By Aaron Humes
Belize Telemedia Limited (BTL) is seeking the return of Great Belize Productions Limited as well as $10 million it alleges its former owners illegally used to finance the television production company and to buy shares in it.
The now state-owned telecommunications company faces an appeal from Great Belize Productions, the parent company of Great Belize Television (Channel 5); its chief shareholders, Channel Overseas Investments Limited, Katalyst Developments Limited and Thames Ventures Limited; as well as several other companies tied to the “Ashcroft Alliance” which had owned BTL, and former BTL directors Philip Zuniga and Keith Arnold.
Justices Dennis Morrison, Christopher Blackman and Minnet Hafiz-Bertram presided over the appeal, heard on Tuesday and Wednesday of this week.
The appellants seek a reversal of then-Acting Chief Justice Samuel Awich’s decision in May of 2011 against a strike-out of the summary judgment he previously issued in favour of BTL.

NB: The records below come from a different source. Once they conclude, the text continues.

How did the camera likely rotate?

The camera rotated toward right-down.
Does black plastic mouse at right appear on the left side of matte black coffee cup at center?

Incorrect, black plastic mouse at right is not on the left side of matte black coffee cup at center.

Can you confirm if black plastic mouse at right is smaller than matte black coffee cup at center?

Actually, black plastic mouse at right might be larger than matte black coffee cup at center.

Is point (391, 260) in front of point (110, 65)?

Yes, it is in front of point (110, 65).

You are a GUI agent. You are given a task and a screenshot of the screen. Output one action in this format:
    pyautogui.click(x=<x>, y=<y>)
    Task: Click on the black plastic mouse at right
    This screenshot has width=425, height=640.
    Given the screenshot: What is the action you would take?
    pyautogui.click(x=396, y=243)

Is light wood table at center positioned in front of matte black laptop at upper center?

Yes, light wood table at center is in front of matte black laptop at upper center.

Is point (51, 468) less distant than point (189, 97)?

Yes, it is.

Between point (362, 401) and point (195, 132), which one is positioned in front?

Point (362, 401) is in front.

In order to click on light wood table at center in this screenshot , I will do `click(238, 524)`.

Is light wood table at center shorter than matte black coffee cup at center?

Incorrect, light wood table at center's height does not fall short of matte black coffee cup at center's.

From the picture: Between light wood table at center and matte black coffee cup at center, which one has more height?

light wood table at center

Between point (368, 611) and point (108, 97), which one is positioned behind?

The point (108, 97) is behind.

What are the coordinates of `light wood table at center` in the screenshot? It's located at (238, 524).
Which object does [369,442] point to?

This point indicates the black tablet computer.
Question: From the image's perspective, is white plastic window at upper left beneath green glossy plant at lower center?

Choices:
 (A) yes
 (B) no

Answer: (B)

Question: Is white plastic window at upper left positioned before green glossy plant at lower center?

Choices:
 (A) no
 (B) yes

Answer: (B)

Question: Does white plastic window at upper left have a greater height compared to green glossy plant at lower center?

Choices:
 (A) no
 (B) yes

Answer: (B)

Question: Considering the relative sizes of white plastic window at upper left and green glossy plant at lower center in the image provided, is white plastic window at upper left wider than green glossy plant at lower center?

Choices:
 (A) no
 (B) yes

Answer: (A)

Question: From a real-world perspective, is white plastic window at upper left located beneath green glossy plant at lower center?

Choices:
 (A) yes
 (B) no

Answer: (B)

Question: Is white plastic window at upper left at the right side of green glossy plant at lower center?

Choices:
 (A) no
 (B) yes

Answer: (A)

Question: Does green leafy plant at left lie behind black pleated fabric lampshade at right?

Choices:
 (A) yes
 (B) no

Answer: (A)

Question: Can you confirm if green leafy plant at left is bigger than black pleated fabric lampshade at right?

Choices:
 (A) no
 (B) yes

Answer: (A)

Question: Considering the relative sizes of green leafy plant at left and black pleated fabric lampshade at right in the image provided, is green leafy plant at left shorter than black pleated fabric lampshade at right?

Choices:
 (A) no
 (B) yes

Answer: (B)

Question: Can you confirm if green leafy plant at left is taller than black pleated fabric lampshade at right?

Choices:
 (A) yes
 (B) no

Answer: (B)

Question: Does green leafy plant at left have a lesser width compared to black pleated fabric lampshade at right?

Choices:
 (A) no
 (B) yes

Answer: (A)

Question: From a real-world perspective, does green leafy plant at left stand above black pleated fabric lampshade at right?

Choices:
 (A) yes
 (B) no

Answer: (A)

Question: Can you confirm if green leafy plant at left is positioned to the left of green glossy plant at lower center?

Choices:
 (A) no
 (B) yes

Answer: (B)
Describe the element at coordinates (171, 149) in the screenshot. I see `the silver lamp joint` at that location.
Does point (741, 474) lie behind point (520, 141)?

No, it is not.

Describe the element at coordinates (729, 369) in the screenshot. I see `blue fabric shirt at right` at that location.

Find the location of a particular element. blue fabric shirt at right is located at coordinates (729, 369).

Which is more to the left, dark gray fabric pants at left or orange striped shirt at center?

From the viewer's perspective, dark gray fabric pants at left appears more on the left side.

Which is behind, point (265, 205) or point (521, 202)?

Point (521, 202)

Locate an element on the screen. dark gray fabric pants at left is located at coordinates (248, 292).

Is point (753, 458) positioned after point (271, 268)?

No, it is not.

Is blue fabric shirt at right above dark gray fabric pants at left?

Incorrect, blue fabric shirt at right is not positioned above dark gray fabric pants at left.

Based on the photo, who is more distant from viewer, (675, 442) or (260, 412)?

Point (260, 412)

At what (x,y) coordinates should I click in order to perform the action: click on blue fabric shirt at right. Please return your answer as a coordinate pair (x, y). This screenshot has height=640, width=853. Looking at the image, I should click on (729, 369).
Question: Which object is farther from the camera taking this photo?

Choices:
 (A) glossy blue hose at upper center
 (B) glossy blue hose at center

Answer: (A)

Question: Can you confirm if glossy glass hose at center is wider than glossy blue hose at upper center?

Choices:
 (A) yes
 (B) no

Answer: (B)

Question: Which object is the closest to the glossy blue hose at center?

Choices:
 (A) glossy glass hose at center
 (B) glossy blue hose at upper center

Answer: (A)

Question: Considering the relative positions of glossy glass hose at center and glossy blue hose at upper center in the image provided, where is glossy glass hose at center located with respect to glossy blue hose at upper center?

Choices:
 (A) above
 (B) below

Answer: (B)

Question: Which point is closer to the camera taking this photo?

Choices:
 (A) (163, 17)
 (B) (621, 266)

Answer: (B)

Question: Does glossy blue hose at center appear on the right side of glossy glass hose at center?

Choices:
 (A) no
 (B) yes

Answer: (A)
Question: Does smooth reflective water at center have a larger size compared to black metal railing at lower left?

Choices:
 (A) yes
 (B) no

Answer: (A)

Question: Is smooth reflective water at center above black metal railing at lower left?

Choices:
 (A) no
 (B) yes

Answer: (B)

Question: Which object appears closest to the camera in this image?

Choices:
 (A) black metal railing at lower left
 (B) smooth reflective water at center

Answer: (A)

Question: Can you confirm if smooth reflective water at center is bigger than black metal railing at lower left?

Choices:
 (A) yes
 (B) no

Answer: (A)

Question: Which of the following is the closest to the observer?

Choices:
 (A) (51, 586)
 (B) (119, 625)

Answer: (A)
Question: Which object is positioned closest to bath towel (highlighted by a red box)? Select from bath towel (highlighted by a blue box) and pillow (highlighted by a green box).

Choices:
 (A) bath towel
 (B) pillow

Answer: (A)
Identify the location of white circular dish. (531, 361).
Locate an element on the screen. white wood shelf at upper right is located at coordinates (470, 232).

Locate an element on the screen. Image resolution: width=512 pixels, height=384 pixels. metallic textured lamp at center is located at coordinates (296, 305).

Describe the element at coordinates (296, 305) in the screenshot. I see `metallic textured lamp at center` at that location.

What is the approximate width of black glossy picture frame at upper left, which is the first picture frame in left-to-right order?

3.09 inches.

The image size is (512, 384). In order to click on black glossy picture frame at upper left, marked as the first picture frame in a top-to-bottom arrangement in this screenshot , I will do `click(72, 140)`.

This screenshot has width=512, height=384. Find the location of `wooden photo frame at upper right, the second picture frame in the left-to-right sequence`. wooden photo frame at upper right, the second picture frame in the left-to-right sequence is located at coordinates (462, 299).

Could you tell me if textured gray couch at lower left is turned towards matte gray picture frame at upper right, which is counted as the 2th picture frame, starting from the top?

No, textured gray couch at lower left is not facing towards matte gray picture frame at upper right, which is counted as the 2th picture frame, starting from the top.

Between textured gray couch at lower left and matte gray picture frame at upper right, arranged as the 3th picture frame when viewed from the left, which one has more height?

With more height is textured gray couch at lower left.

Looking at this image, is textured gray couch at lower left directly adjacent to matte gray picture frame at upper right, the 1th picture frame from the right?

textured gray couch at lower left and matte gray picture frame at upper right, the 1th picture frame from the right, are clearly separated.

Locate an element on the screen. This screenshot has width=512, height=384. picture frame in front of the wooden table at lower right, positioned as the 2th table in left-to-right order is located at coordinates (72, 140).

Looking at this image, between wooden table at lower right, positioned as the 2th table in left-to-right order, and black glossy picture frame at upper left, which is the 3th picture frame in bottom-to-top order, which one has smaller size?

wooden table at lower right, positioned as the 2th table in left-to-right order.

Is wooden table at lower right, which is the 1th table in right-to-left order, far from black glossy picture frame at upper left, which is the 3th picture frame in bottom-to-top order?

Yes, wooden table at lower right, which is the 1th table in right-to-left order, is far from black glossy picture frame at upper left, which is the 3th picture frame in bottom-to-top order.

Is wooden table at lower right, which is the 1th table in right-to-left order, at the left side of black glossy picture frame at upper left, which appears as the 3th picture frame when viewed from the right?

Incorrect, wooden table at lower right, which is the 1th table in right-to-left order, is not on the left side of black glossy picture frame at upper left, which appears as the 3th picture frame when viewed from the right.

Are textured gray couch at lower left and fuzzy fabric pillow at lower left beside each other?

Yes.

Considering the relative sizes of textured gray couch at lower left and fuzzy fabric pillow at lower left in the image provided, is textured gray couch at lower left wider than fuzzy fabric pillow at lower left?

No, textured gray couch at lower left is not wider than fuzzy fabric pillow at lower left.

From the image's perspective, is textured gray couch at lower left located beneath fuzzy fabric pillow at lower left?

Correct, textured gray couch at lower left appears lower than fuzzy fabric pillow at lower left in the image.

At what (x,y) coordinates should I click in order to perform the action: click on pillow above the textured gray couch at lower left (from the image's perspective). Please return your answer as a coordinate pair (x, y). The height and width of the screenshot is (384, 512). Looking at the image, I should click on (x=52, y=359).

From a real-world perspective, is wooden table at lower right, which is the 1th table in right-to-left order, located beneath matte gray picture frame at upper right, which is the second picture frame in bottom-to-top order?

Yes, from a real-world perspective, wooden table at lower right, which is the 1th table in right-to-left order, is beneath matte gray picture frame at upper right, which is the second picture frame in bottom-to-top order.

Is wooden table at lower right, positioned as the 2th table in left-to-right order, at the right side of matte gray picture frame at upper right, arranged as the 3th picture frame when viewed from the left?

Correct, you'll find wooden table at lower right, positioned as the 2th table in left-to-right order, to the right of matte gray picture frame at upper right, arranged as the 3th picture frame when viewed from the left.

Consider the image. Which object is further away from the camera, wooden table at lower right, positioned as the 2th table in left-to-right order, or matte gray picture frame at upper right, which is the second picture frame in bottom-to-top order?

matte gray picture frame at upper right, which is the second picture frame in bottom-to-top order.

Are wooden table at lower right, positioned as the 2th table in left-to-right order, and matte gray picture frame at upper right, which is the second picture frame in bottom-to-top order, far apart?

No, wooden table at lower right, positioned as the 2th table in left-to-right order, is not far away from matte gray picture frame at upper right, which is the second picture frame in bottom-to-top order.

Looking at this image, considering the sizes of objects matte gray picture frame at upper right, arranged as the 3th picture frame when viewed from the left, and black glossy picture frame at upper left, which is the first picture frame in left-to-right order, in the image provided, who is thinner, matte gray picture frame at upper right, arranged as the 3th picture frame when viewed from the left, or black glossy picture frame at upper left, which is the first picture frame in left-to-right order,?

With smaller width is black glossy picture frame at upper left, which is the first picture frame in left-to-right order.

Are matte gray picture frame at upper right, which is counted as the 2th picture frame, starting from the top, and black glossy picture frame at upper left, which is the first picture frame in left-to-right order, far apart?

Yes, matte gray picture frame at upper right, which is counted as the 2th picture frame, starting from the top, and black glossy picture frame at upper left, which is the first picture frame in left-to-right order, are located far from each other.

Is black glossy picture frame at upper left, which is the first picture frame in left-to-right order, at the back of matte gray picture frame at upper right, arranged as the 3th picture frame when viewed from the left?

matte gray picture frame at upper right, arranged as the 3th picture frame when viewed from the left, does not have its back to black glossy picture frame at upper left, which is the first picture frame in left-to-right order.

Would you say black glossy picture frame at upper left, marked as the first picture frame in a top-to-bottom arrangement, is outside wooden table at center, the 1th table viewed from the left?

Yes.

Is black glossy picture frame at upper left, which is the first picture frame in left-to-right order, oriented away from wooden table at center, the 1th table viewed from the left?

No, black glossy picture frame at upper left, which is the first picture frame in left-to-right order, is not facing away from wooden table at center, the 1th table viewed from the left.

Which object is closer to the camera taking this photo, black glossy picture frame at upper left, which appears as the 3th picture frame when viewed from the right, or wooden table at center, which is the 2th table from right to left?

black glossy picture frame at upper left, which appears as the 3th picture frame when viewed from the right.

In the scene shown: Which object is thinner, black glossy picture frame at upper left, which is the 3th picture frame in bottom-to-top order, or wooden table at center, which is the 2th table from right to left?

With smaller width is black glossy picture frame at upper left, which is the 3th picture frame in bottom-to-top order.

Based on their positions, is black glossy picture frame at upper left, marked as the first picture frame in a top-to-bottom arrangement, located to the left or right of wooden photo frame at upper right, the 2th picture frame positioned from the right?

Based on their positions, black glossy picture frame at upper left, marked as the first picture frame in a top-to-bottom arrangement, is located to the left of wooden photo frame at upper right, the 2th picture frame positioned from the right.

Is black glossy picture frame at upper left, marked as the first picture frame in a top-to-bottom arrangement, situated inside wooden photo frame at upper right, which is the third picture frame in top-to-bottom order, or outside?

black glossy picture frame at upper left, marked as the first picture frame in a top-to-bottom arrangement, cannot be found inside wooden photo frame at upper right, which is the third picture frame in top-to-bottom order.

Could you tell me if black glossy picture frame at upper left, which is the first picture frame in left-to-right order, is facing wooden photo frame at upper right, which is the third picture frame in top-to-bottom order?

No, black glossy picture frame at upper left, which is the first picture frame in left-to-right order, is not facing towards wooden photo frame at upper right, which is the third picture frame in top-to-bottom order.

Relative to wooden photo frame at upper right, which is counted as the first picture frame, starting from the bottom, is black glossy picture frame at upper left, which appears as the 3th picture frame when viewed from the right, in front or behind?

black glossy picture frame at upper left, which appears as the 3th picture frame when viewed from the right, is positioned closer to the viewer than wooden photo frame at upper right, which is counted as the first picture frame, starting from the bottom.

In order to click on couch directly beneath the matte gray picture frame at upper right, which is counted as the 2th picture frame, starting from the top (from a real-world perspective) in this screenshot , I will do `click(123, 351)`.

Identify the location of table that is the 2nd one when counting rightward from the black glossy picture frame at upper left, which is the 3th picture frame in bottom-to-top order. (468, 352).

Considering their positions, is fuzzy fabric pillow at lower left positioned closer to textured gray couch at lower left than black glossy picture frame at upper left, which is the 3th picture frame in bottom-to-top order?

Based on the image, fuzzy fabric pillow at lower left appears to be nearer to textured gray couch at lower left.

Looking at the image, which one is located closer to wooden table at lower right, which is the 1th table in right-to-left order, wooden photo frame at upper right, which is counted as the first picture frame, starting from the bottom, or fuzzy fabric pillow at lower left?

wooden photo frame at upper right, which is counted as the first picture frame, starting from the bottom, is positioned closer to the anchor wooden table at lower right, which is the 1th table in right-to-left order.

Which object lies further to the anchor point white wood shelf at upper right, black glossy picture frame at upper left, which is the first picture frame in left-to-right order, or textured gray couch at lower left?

BTL, represented by Senior Counsel Michael Young, alleges that Channel Overseas, Katalyst and Thames, all subsidiaries of BTL at the time of the nationalization, participated in a divestment of BTL’s investment in Great Belize Productions on August 23, 2009, the Sunday before the first nationalization of BTL by the Government of Belize.
Previously, BTL had provided some $5 million in financing to Great Belize Productions, which it wrote off at the time of the divestment, and separately bought shares in the company. To protect it from the nationalization, it was spun out to Katalyst which then divided ownership between Channel Overseas, based in Nevis, and Thames.
The companies argue that neither they nor the ex-BTL directors can be sued for their actions because they are protected by an indemnity clause and separate deed of indemnity from all liabilities, costs, charges and other matters incurred under their leadership.
Senior Counsel Eamon Courtenay and Jose Alpuche argued in court that the companies themselves made no decisions, only the BTL directors in relation to them, and those decisions were in any event within their power to make. Therefore no cause of action lies against them.
But according to Young, their actions were deliberately intended to leave BTL millions poorer, while increasing Great Belize’s value and establishing it as a “voice against the Government.”
But despite the Government initially saying at the time of the first nationalization that BTL was not interested in Channel 5, Young now says the company was wrongfully removed from BTL’s portfolio of assets and should be returned. He pointed out that smaller shareholders were not able to participate in the divestment and lost out on potential benefits.
Like several other cases decided in Belize , this case will be impacted by the decision of the Caribbean Court of Justice on the nationalization cases which come up in December. The 2009 acquisition was not upheld by either the Supreme Court or Court of Appeal, while the 2011 acquisition, buttressed by the Eighth Amendment to the Constitution, was also largely rejected by the Supreme Court. However, the Court of Appeal in a majority decision, ruled that the 2011 nationalization was valid.